Armando Moreno Sandoval
La sociedad
colombiana es de memoria corta. A mediados del año 2000 ocurrió una de las
tantas masacres horrendas que ha sacudido el país.
Ocurrió entre el 16
y el 21 de febrero: 450 paramilitares torturaron y asesinaron a 60 personas en
estado de indefensión. Los demás habitantes del pueblo lo abandonaron, hasta el
día de hoy solo han regresado 730 de las 7000 personas que vivían allí.
La novela Montes de
María del escritor bogotano Daniel Ángel narra la masacre de El Salado. Como
tantas otras que han ocurrido, estas siempre son “cantadas” como suele decir la
cultura popular cuando “algo” va a ocurrir.
La tensión
espiritual cuando se lee la novela, no es para menos. Pues desde que se empieza
a pasar las primeras páginas, las voces de las víctimas y de los victimarios le
martillan a uno en la mente que la masacre está por llegar.
Esta masacre, que ha
sido narrada magistralmente por la pluma de Ángel, sucedió en un contexto
político que ha marcado a Colombia. Andrés Pastrana era el presidente que, tras
una foto con Marulanda Pérez, alias Tirofijo, el máximo jefe de las Farc en ese
entonces, sería elegido. Los colombianos habían votado por él con la esperanza
de que podría traer la paz.
Pero con el
transcurrir de los meses, y tras una fallida reunión con las Farc , echarían
por tierra una posible Colombia futura libre de violencia. De esa reunión
quedó una silla vacía que pocos colombianos aún recuerdan. ¡Cómo no! La silla
donde debería haberse sentado Tirofijo.
Basta mirar los
registros de los medios para cerciorarnos de que la Violencia de los grupos
armados (paramilitares y guerrilla) no daba tregua. Las tomas armadas a los
pueblos y caseríos eran el pan de cada día.
Pero la masacre de
El Salado fue la gota que colmó la copa. Una sociedad consternada se preguntaba
cómo era posible que un buen número de sus habitantes hubiera sido masacrado
por sospechosos de ser guerrilleros.
Más allá de que sus
habitantes fuesen sospechosos, lo que produce terronera y rabia fue que ese
exterminio hubiese sido perpetrado con la benevolencia y ayuda del ejército.

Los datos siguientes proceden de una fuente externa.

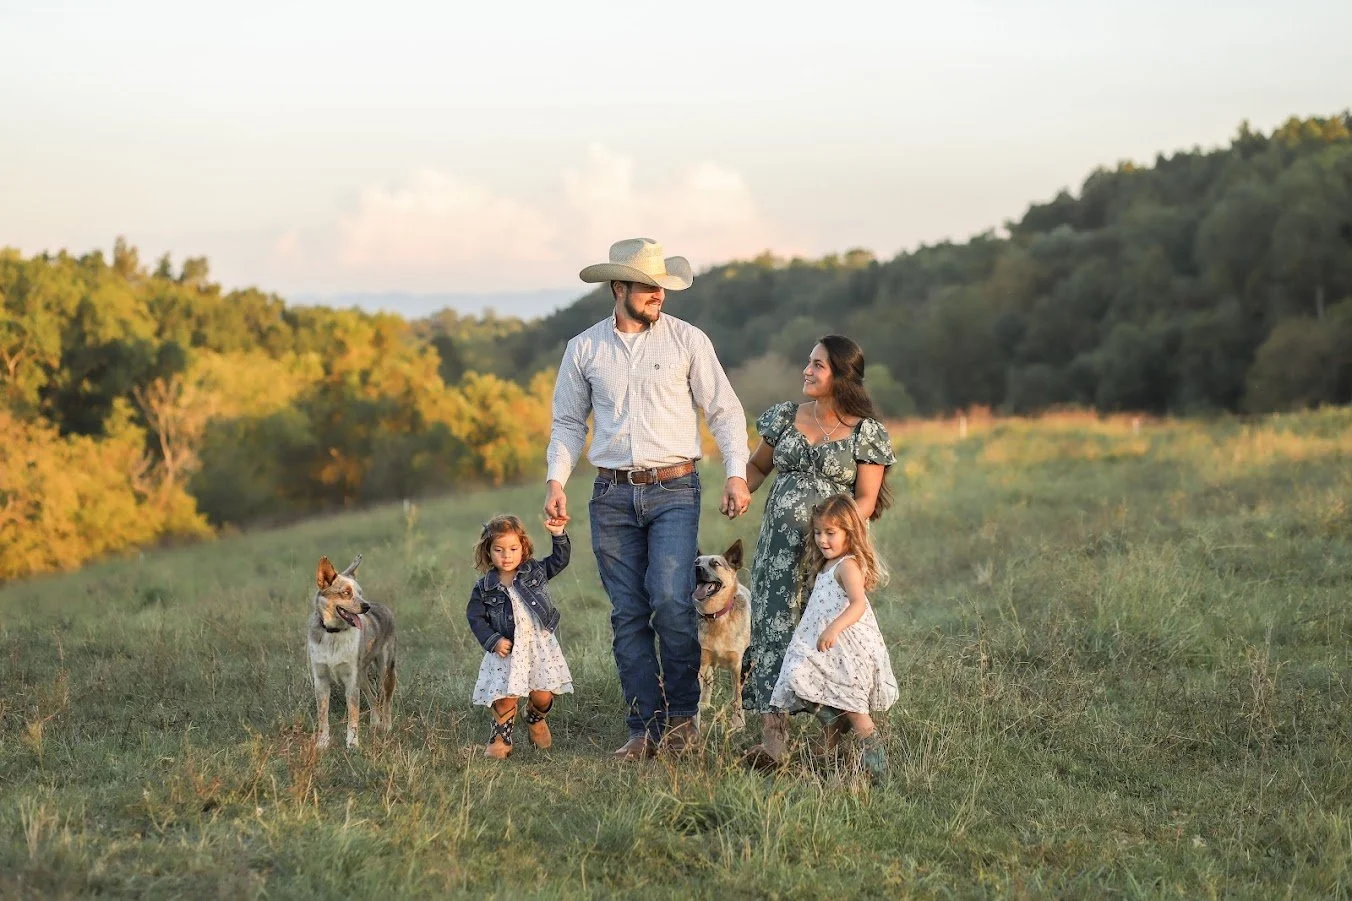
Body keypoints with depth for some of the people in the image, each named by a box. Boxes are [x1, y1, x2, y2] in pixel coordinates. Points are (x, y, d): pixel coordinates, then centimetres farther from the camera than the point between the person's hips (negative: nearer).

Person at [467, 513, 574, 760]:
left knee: (542, 695, -1)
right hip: (506, 649, -1)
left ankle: (536, 721, 32)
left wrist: (558, 534, -7)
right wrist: (493, 641, -9)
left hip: (540, 644, 1)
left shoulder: (535, 571, 7)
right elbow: (476, 618, 3)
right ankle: (500, 739, 9)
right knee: (504, 698, -10)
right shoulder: (484, 588, 2)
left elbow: (560, 559, 7)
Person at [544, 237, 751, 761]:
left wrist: (736, 473, -7)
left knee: (671, 601, -16)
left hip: (674, 488, -2)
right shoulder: (584, 349, 7)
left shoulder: (688, 340, 2)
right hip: (612, 496, 2)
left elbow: (724, 410, 4)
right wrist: (556, 481, 1)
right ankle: (645, 727, 8)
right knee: (628, 614, 2)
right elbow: (568, 422, 13)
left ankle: (683, 713, 2)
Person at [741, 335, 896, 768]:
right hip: (779, 544, 3)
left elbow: (865, 500, -4)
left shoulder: (866, 432, 0)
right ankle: (773, 736, -13)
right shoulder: (784, 416, 10)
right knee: (773, 625, -8)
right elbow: (758, 466, 22)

Sí, quién lo creyera, el mismísimo ejército que por Constitución está para
proteger a la sociedad de quienes están al margen de la ley.
La manera como Ángel
narra ese episodio donde el helicóptero del ejército colabora en la masacre es
de una descripción gráfica inigualable. No se necesitan montañas de páginas
farragosas, como suelen hacerlos los académicos de las universidades e
investigadores profesionales para dar cuenta de un hecho, sino que, en unos
pocos párrafos, describe cómo es que el Estado, en vez de evitar la masacre, da
el visto bueno para que la ejecute.
El tema de la
Violencia, como lo dice el mismo Ángel en una entrevista, ha sido
suficientemente investigado. El lío es que están al alcance para que los lean
unos pocos eruditos e intelectuales. El lenguaje encriptado hace imposible que
esas investigaciones las lean con agrado y pasión el común de la gente que ha
aprendido a leer.
Frente a ese
lenguaje farragoso, es que urge la necesidad de la narración que, con las
herramientas que ofrece la literatura, los hechos del pasado sean menos
tediosos de comprender. Y es lo que hace Ángel, vuelvo y repito, con la
masacre de El Salado.
Gracias al recurso
de la narrativa, es lo que explica que el miedo de las víctimas sea trasladado
al lector. Los diálogos y las actuaciones de los perpetradores de la masacre
arrancan lágrimas de impotencia al pensar que las instituciones del Estado son
de papel. Que el Estado solo es una entelequia y que solo existe para quienes
se lucran de él.
Lo más desgarrador
de la lectura de Montes de María son sus últimas páginas. Las almas en pena
arrastrando palabras de impotencia se escuchan por doquier. Voces que claman
justicia. Porque en esta Colombia mal hecha y pegada con babas, las voces de
las víctimas siguen aún estando apagadas.
Al pasar la última
página, a mi mente llegó la masacre de Tacueyó ejecutada por un frente disidente
del entonces M-19 en 1985. Algunos dicen que fueron 125 y otros que fueron 164
las víctimas.
La mayoría eran
jóvenes campesinos que habían ingresado recientemente a las filas de la columna
Ricardo Franco. Otros eran universitarios que fueron llamados con el único
propósito de ser asesinados. Recuerdo esa mañana, siendo aún estudiante en la
Universidad Nacional, las voces en medio del susurro empezaban a dar cuenta de
la masacre. Lo más triste era el recuerdo de los rostros de quienes nunca más
volveríamos a ver.
Otro recuerdo es La
Masacre de Bojayá, el nombre con que se conoce el ataque perpetrado por las
FARC a la iglesia de Bojayá, Chocó, en el 2002. Este genocidio dejó 119 civiles
muertos y 53 heridos.
La Violencia
paramilitar y guerrillera, con sus disidencias, continúa.
Lo que genera miedo
es que ciertos sectores sociales siguen alineados en bandos y aplaudiendo las
masacres. Gente que tiene en mente que los muertos son buenos si comulgan con
el mismo sermón ideológico. Los enemigos son los otros.